EmacsWiki: Key Sequence (original) (raw)
A key, or more properly a key sequence, is similar to what is sometimes called a keyboard shortcut in other editors. However, in Emacs:
- A key sequence can be short for any command or keyboard macro; it is not necessarily short for a menu item.
- A key sequence is not necessarily a sequence of keyboard key presses. It can be any combination of the following:
- A sequence of keyboard key pressings and releases. Any element in such a sequence can be a chord composed of a non-modifier key and one or more modifier keys pressed at the same time.
- A sequence of mouse button or wheel actions. Any element in such a sequence can be a chord composed of a mouse-button pressing or mouse-wheel motion and one or more modifier keys pressed at the same time. In addition to pressing and releasing a mouse button, a button can be pressed and the mouse dragged before releasing. Such a drag operation can also be part of a key sequence.
- A sequence of menu choices, including from the MenuBar.
- A ToolBar icon choice.
- A key sequence can also include information on where you use a key or mouse button. Particular places include the ModeLine and the HeaderLine. It sometimes does this by including pseudokeys like `
[mode-line]
’. Other places, like the MiniBuffer are just special buffers – see the explanation of buffer-local bindings, below.

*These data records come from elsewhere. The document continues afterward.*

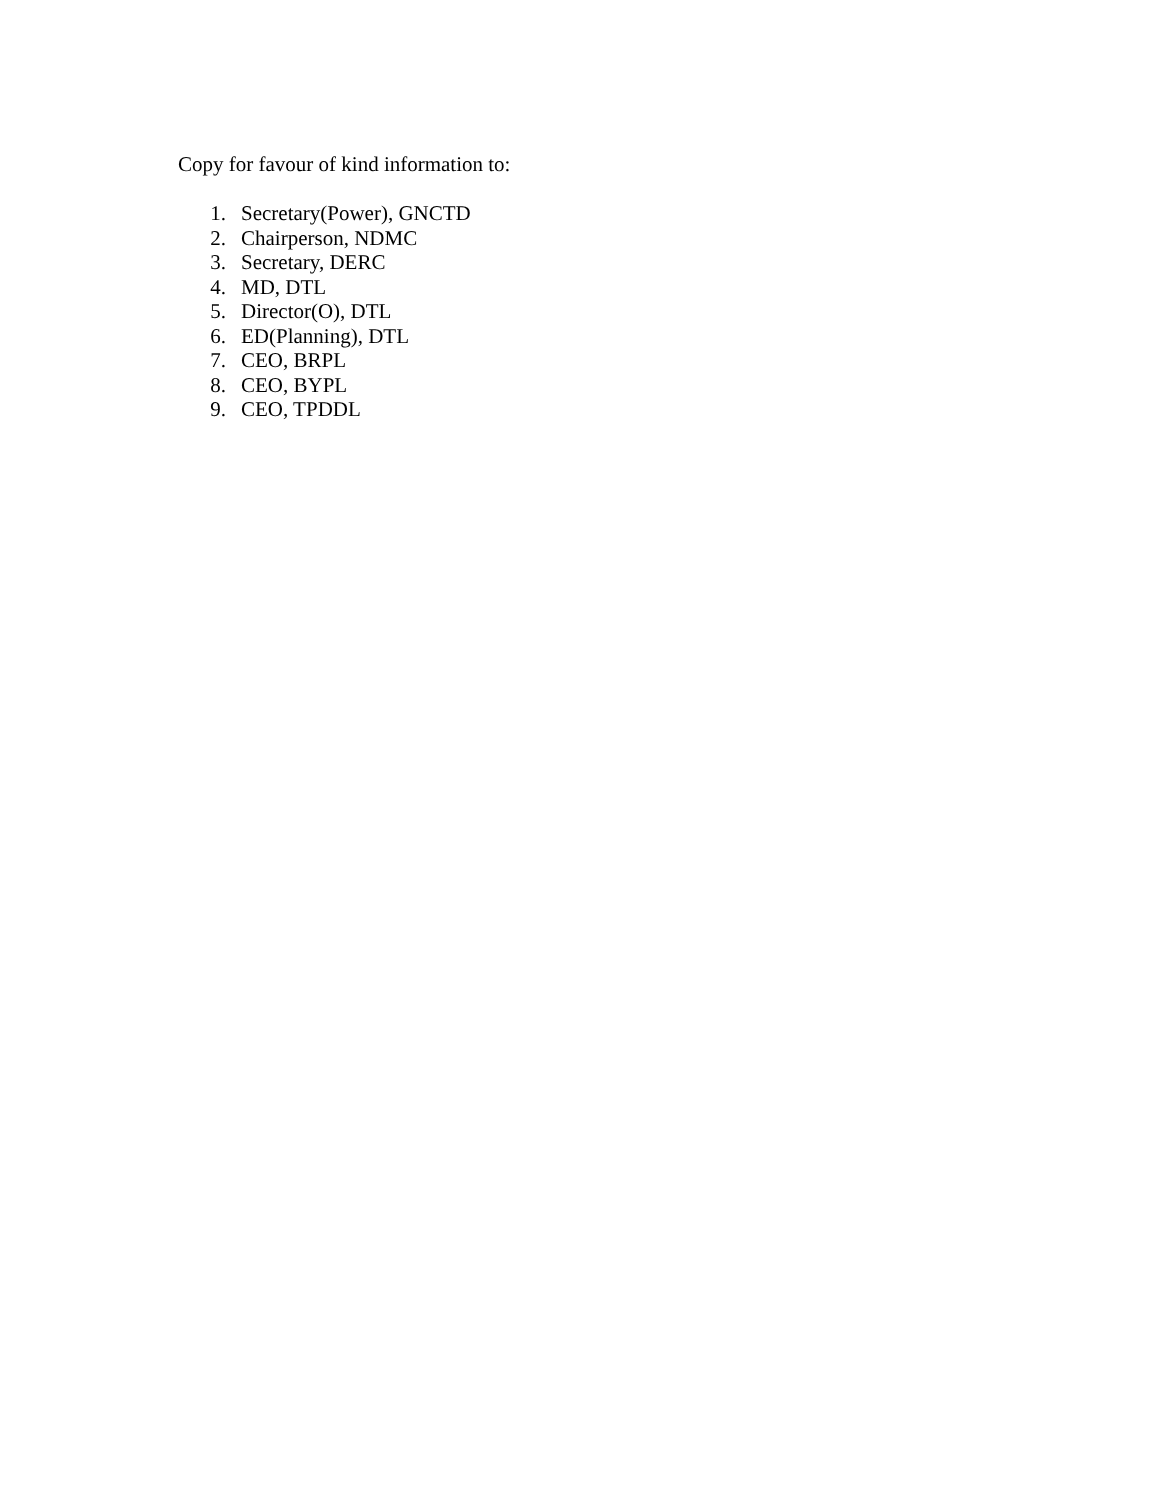Copy for favour of kind information to:
1. Secretary(Power), GNCTD
2. Chairperson, NDMC
3. Secretary, DERC
4. MD, DTL
5. Director(O), DTL
6. ED(Planning), DTL
7. CEO, BRPL
8. CEO, BYPL
9. CEO, TPDDL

A key sequence is typically bound to a command. This mapping or association is called a KeyBinding. For example, the command ‘forward-char’
, meaning “move the TextCursor forward one character” is bound to the key sequence ‘C-f’
. Even simple key sequences such as ‘s’
(just typing the letter “s”) are bound to commands in Emacs – ‘s’
is bound globally to the command ‘self-insert-command’
, which just inserts an ‘s’
character.
Examples
The command ‘indent-code-rigidly’
is (by default) not bound to any keyboard sequence. The command ‘grep’
is (by default) not bound to a keyboard key sequence, but it is bound to the MenuBar key sequence Tools → Search Files (= [menu-bar tools grep]
).
(You can invoke any Emacs command, whether or not it is bound to a key sequence, via ‘M-x’
. Example: ‘M-x grep’
invokes the ‘grep’
command.)
A key sequence can be bound to different commands in different contexts. In particular, key sequences are sometimes buffer-local: specific to a given buffer. For example, although the global binding for key sequence ‘s’
is ‘self-insert-command’
, in Dired mode ‘s’
is bound to the command ‘dired-sort-toggle-or-edit’
, in Info mode ‘s’
is bound to ‘Info-search’
, and in Buffer Menu mode ‘s’
is bound to ‘Buffer-menu-save’
(to pick just a few common modes).
You can tell which command, if any, a key sequence is bound to in any context by using ‘C-h k’
or ‘C-h c’
. You can display short descriptions of all of the key sequences currently defined in any context by using ‘C-h b’
.
Most importantly, in Emacs, YOU can bind any key sequence to any command, including commands that you create. This is a big part of what makes Emacs the most extensible editor.